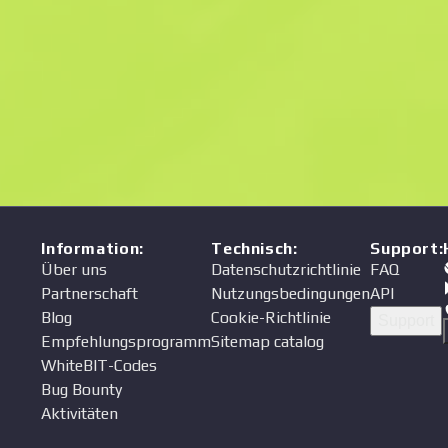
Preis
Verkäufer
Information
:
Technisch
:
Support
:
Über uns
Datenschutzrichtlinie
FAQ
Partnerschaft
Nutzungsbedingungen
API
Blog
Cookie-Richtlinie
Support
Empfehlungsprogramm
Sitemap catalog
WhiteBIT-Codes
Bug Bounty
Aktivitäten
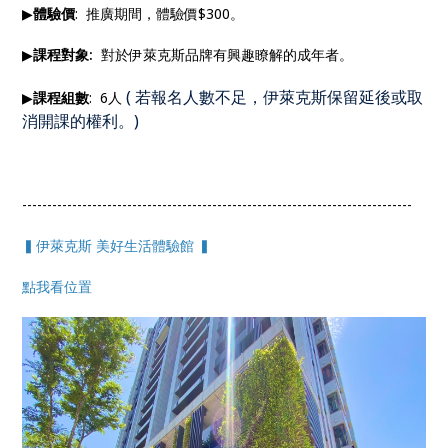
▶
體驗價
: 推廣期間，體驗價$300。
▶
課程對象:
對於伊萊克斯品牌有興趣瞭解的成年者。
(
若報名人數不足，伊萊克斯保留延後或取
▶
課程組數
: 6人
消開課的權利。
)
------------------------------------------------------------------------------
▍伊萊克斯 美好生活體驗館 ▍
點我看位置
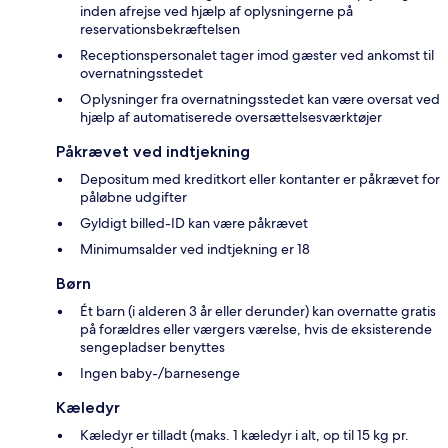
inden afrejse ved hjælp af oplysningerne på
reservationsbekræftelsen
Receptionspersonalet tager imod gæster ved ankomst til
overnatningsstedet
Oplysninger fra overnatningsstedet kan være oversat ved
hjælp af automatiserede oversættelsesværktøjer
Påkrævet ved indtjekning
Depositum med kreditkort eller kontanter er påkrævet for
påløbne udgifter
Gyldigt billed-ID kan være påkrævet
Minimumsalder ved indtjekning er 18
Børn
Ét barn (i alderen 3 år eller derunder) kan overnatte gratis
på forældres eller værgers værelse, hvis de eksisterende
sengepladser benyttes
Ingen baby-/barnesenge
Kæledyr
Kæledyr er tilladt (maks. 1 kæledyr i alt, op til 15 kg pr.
---
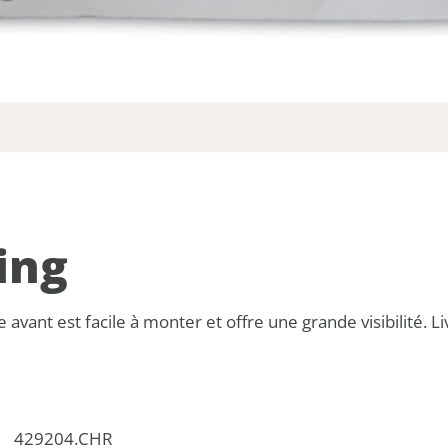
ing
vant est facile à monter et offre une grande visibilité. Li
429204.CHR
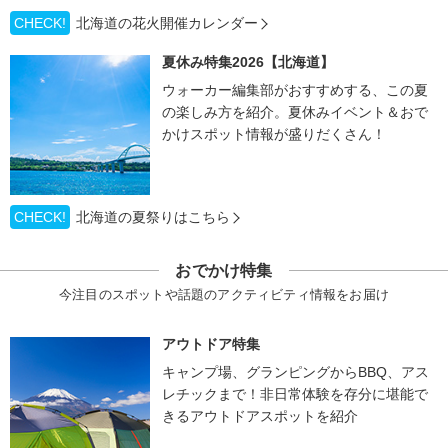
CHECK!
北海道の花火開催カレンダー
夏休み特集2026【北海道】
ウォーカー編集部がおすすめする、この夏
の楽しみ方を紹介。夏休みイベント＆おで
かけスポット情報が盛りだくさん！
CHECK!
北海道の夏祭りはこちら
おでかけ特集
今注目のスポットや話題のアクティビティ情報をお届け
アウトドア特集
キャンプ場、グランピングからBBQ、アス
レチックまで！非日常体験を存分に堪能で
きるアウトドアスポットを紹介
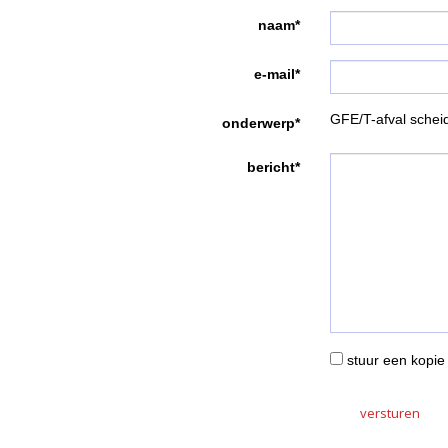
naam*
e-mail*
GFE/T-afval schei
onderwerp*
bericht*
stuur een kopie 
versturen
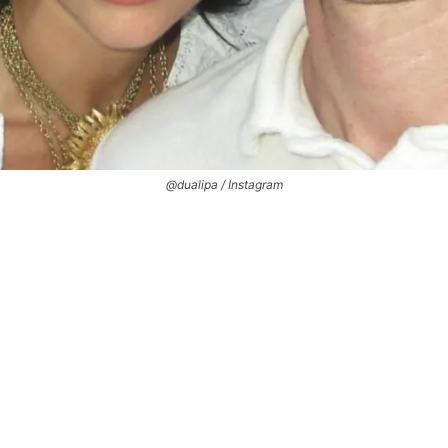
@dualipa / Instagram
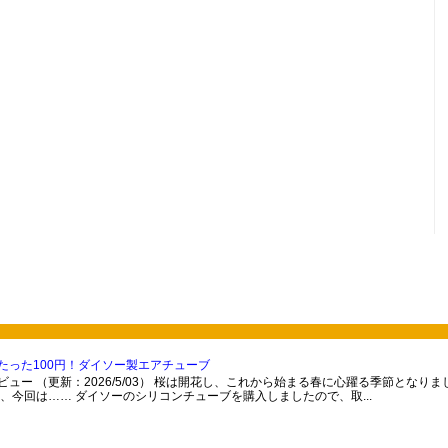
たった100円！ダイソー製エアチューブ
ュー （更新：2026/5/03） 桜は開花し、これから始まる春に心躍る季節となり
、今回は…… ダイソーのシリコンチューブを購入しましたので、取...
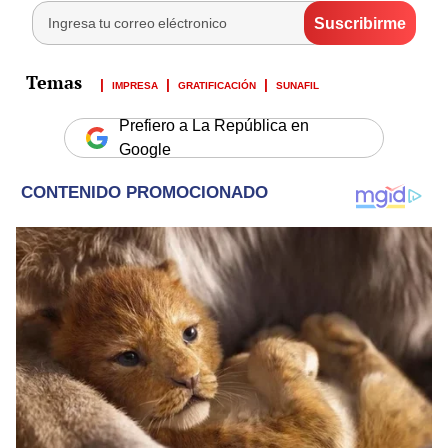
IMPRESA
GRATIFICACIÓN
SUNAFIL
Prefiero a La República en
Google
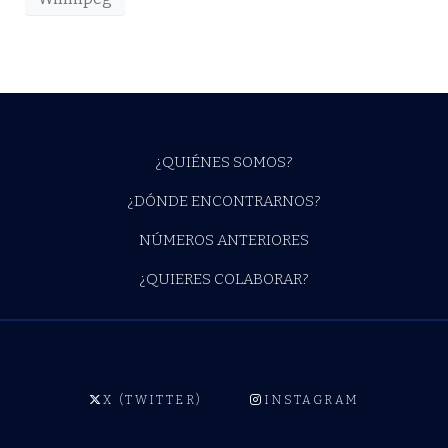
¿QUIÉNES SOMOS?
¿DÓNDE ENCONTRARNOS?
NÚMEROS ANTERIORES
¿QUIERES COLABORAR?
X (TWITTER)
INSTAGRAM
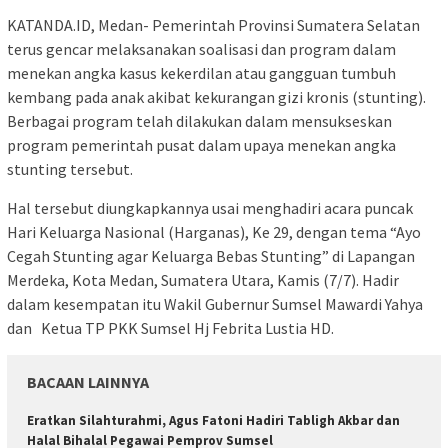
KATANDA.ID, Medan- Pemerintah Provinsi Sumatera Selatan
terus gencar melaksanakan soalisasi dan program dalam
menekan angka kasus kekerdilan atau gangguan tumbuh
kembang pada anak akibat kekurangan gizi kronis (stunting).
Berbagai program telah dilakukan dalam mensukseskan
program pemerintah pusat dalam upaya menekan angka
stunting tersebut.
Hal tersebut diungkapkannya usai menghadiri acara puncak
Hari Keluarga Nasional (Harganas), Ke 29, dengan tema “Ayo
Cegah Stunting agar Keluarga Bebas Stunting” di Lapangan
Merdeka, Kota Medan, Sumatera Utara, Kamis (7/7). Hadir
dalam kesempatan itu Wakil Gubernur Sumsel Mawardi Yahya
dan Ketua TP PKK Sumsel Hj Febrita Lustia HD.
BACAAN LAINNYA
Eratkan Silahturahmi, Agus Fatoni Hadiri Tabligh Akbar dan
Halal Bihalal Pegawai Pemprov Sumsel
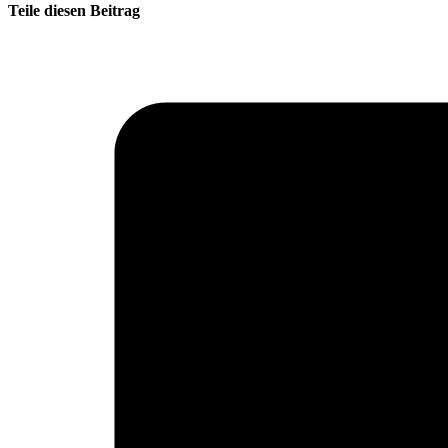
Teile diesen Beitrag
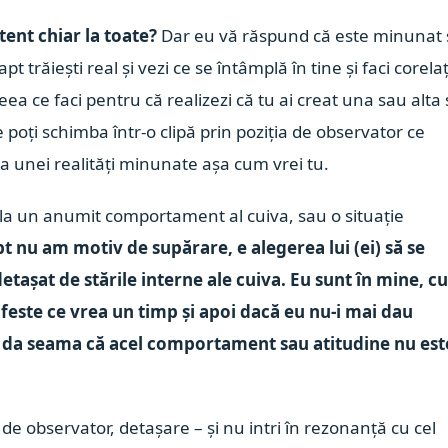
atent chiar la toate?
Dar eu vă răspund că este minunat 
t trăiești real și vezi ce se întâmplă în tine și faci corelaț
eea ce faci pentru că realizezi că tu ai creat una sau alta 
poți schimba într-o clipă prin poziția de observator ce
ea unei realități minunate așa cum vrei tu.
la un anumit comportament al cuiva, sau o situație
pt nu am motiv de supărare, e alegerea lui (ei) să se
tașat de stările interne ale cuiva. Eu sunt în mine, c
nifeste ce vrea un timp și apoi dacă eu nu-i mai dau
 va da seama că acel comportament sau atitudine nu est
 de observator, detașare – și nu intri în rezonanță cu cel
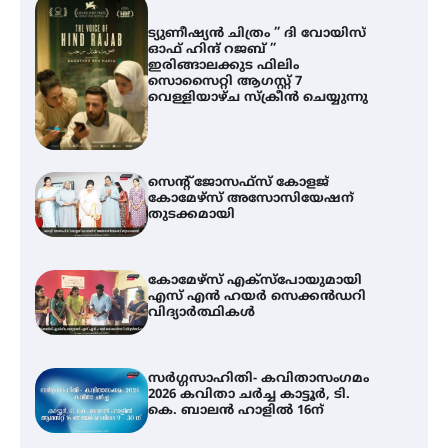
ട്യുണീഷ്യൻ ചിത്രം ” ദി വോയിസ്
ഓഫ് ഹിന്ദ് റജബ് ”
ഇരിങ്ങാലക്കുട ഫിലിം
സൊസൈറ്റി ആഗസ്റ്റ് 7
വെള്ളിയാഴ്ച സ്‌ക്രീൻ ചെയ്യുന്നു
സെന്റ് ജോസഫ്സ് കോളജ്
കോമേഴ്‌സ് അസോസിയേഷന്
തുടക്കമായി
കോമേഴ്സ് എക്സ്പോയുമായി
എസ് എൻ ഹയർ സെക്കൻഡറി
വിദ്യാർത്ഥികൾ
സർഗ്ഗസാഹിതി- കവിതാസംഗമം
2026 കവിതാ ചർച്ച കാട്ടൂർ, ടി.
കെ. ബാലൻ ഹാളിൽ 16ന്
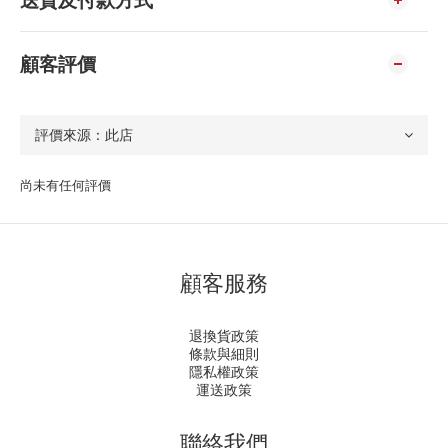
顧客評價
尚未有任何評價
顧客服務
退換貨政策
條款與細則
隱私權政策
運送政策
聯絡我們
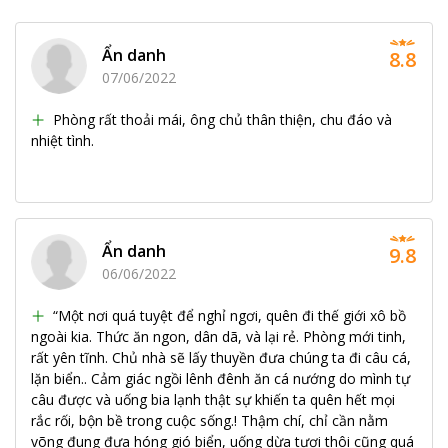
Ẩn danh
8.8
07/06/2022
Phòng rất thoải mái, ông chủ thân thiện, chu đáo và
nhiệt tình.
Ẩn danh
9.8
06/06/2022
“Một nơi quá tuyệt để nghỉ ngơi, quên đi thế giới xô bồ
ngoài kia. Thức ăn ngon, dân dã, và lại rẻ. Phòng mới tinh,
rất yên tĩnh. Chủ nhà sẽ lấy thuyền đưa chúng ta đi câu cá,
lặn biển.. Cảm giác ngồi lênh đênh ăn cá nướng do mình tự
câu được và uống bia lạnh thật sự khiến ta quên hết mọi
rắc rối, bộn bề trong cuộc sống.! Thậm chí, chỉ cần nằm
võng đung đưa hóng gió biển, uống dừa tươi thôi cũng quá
--
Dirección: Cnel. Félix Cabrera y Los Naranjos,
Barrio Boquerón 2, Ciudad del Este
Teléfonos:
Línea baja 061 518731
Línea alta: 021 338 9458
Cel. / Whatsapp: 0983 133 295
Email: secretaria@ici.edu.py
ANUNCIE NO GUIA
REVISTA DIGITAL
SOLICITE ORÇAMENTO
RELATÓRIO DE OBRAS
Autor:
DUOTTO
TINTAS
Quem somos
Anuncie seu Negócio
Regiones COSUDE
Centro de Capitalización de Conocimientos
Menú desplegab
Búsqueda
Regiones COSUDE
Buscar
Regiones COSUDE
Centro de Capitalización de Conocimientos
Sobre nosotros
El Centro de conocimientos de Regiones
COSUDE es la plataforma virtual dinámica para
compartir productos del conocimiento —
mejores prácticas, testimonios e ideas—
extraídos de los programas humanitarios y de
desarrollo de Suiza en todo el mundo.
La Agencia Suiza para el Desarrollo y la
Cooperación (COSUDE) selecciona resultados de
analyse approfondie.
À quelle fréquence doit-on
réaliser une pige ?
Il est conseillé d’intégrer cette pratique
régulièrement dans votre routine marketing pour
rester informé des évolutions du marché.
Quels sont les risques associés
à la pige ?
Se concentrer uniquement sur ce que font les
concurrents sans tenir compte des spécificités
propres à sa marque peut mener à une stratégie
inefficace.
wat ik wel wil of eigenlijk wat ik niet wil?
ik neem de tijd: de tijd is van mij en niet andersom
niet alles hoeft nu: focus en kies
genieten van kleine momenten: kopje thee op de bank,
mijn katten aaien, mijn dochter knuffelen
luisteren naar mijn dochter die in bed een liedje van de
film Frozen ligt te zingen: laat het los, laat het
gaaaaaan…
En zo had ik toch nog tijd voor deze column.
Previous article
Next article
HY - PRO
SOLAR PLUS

- WORK REQUEST -
Please revise the items above, beginning at the line that has "atent chiar la toate?" and stopping after the line that has "võng đung đưa": put "Khách ẩn danh" wherever "Ẩn danh" appears and change nothing else. Return only those lines, without the pictures.

- ANSWER TO THE PROBLEM -
atent chiar la toate?
Dar eu vă răspund că este minunat 
t trăiești real și vezi ce se întâmplă în tine și faci corelaț
eea ce faci pentru că realizezi că tu ai creat una sau alta 
poți schimba într-o clipă prin poziția de observator ce
ea unei realități minunate așa cum vrei tu.
la un anumit comportament al cuiva, sau o situație
pt nu am motiv de supărare, e alegerea lui (ei) să se
tașat de stările interne ale cuiva. Eu sunt în mine, c
nifeste ce vrea un timp și apoi dacă eu nu-i mai dau
 va da seama că acel comportament sau atitudine nu est
 de observator, detașare – și nu intri în rezonanță cu cel
ട്യുണീഷ്യൻ ചിത്രം ” ദി വോയിസ്
ഓഫ് ഹിന്ദ് റജബ് ”
ഇരിങ്ങാലക്കുട ഫിലിം
സൊസൈറ്റി ആഗസ്റ്റ് 7
വെള്ളിയാഴ്ച സ്‌ക്രീൻ ചെയ്യുന്നു
സെന്റ് ജോസഫ്സ് കോളജ്
കോമേഴ്‌സ് അസോസിയേഷന്
തുടക്കമായി
കോമേഴ്സ് എക്സ്പോയുമായി
എസ് എൻ ഹയർ സെക്കൻഡറി
വിദ്യാർത്ഥികൾ
സർഗ്ഗസാഹിതി- കവിതാസംഗമം
2026 കവിതാ ചർച്ച കാട്ടൂർ, ടി.
കെ. ബാലൻ ഹാളിൽ 16ന്
顧客評價
尚未有任何評價
顧客服務
退換貨政策
條款與細則
隱私權政策
運送政策
聯絡我們
Khách ẩn danh
8.8
07/06/2022
Phòng rất thoải mái, ông chủ thân thiện, chu đáo và
nhiệt tình.
Khách ẩn danh
9.8
06/06/2022
“Một nơi quá tuyệt để nghỉ ngơi, quên đi thế giới xô bồ
ngoài kia. Thức ăn ngon, dân dã, và lại rẻ. Phòng mới tinh,
rất yên tĩnh. Chủ nhà sẽ lấy thuyền đưa chúng ta đi câu cá,
lặn biển.. Cảm giác ngồi lênh đênh ăn cá nướng do mình tự
câu được và uống bia lạnh thật sự khiến ta quên hết mọi
rắc rối, bộn bề trong cuộc sống.! Thậm chí, chỉ cần nằm
võng đung đưa hóng gió biển, uống dừa tươi thôi cũng quá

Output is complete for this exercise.